Wie Liam Lawson auf die Herausforderung des Fahrens der diesjährigen Red Bull
Was für eine wilde Rettungsmission. Liam Lawson sah die chequered Flagge in Zandvoort am siebten Platz und verwandelte ein frantisches super sub Aussehen in eine Handvoll von Punkten für Red Bull Racing.
Ich sage Ihnen, das niederländische GP-Wochenende war immer eine bergaufe Schlacht. In der letzten Minute mit nur einem einzigen Tag im Milton Keynes Simulator ins Team eingewiesen, musste der Neuseelander den Red Bull RB22 zähmen. Sicher, es teilt ein Power-Gerät mit den Racing Bulls VCARB 03, aber außerhalb davon fühlt sich jede einzelne Sache anders – von der Lenk- und Eckenbalance bis zum High-Speed-Griff. Benchmark, dass gegen Max Verstappen bei der vierfachen Weltmeister-Home-Rennen, und fügen Sie das Gewicht seines abgebrochenen Zwei-Race-Stints bei Red Bull im Jahr 2025, und der Druckkocher wuschelte.
Trotz der Chancen lieferte er genau das, was von ihm verlangt wurde. Mit Red Bull auf die Rückseite der vier Top-Gruppe in Zandvoort gerutscht, war P7 etwa die maximal mögliche Belohnung. Teamchef Laurent Mekies wies darauf hin, dass Lawson nur ein Zehntel von Max in Qualifying entfernt war und alle ihm zur Verfügung stehenden Punkte schrittweise ergriff. Nach einem kniffligen Start, der ihn in SQ1 mit P6 ins SQ1 gebracht hatte, bevor er in SQ2 und Sprint auf P11 rutschte, baute er durch die Hauptqualifying mit Fortschritten durch P14, P8 und P8, um sich direkt hinter seinem Teamkollegen zu stellen.

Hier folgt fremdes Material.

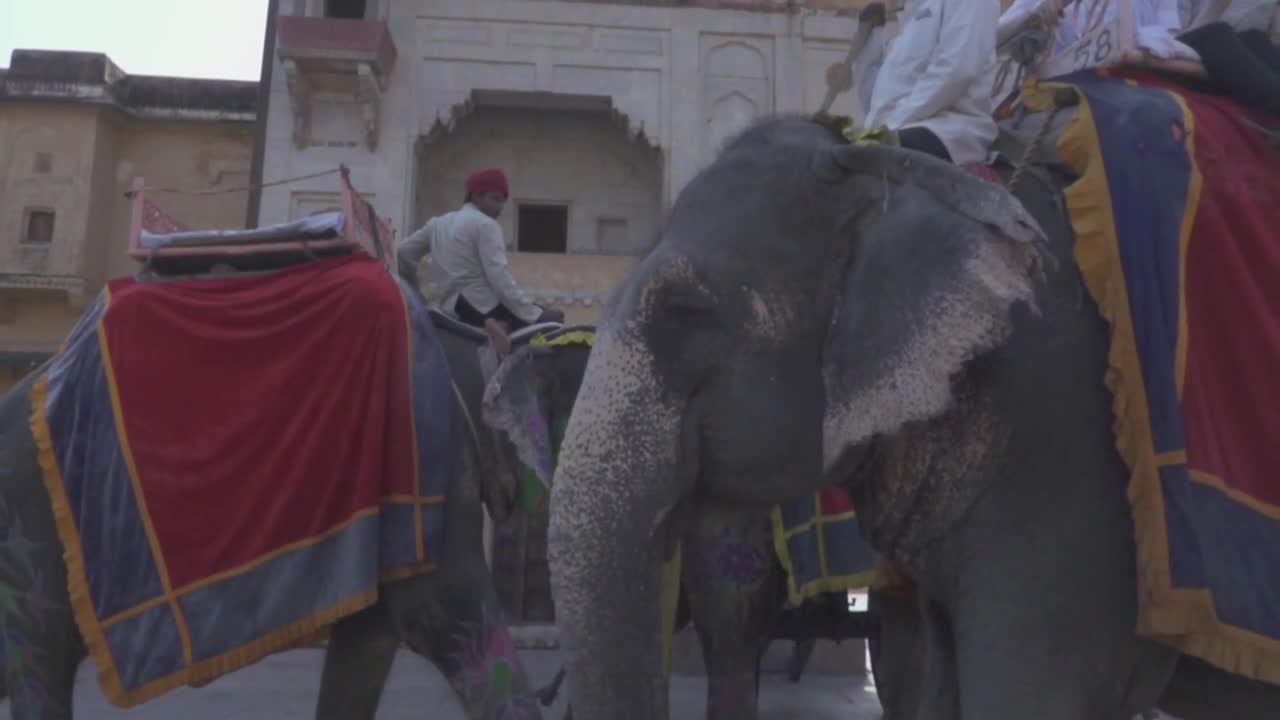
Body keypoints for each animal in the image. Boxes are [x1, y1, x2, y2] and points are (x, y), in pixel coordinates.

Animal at [0, 286, 560, 717]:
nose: (552, 692)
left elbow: (366, 647)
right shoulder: (427, 457)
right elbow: (447, 617)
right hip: (34, 527)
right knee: (40, 660)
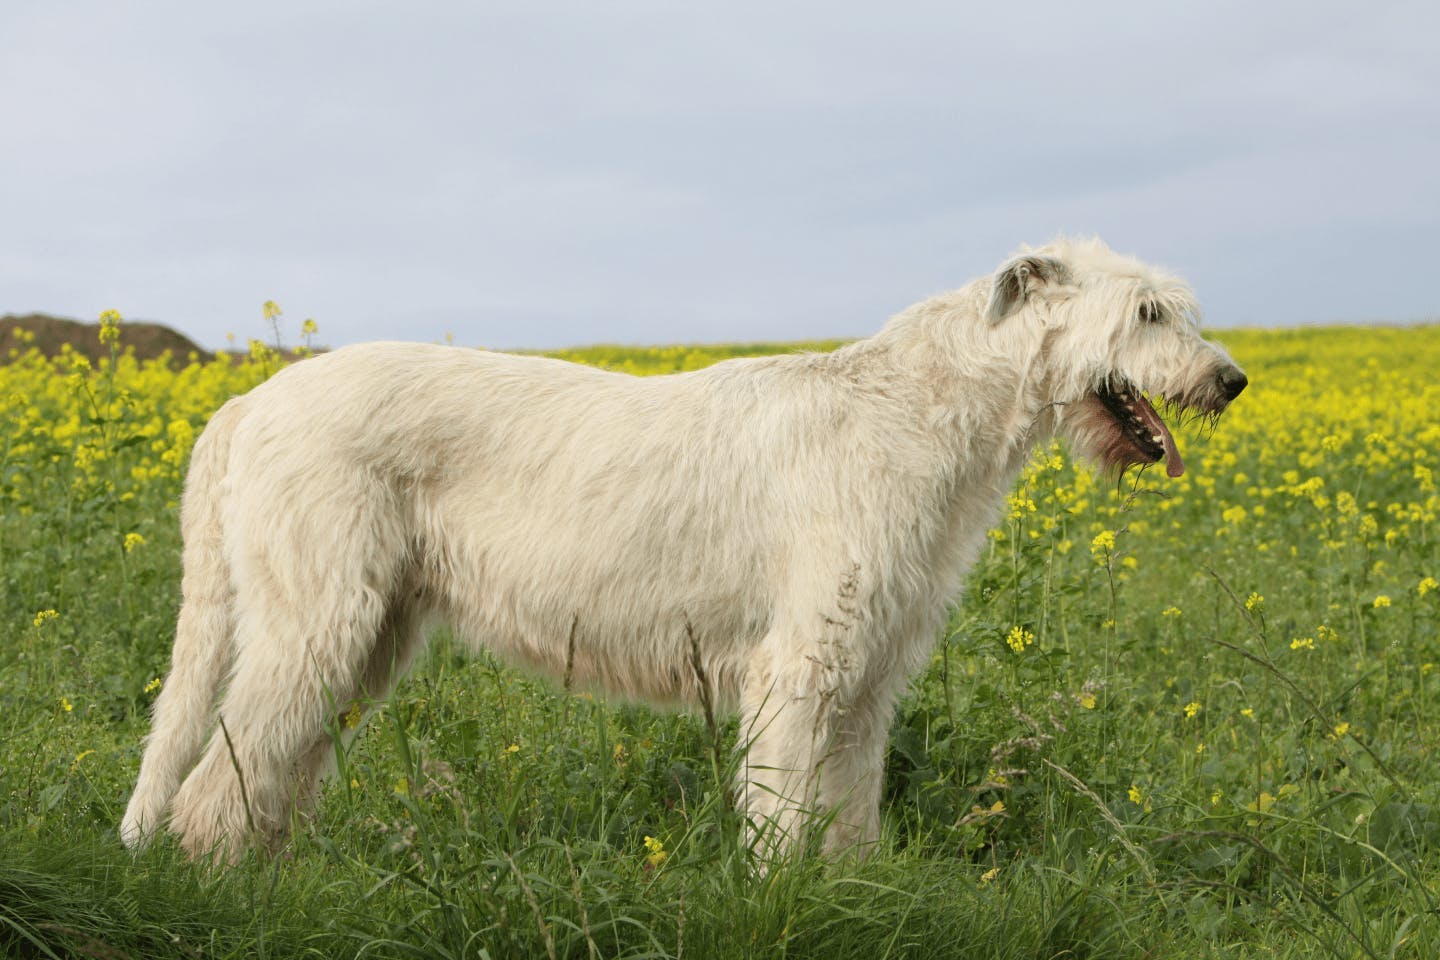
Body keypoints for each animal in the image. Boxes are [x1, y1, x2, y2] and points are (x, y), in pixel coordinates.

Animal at [123, 240, 1244, 863]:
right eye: (1147, 312)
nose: (1230, 380)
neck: (915, 411)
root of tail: (250, 401)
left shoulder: (870, 671)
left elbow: (848, 814)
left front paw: (853, 889)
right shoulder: (800, 663)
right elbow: (782, 819)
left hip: (370, 631)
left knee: (269, 769)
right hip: (319, 617)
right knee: (214, 788)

Sonntags Rennen warf einen richtigen Kurvenball mit Vor-Race-Regen. Lawson startete sauber, kämpfte Rad-zu-Rad durch die offenen Ecken, bevor Verstappen vorwärts randete. Dann kam das Drama an der versenkten Endecke: Verstappen verlor die Kontrolle und stürzte auf Slick-Reifen und zwingte Lawson, scharf zu vermeiden. "Nur unmöglich", sagte Lawson von den eingeweichten Endecken. "Ich hob wirklich aus ihm heraus, weil ich ehrlich gesagt nicht zuversichtlich hatte, wie viel Grip ich dort haben wollte."
Von dort erbte Lawson den Neustart in P7 und parkte ihn in einem einsamen Niemandsland zwischen den führenden sechs Autos und dem hinteren Mittelfeld. Selbst eine 10-Sekunden-Frage für einen gelben Flaggenverstoß konnte seine endgültige Position nicht berühren. Es war sauber, pragmatisch und bemerkenswert komponiert für einen Fahrer, der nur eine einzige Freitag FP1 Sitzung verbrachte, um auf die Geschwindigkeit, bevor ein volles Sprint Wochenende.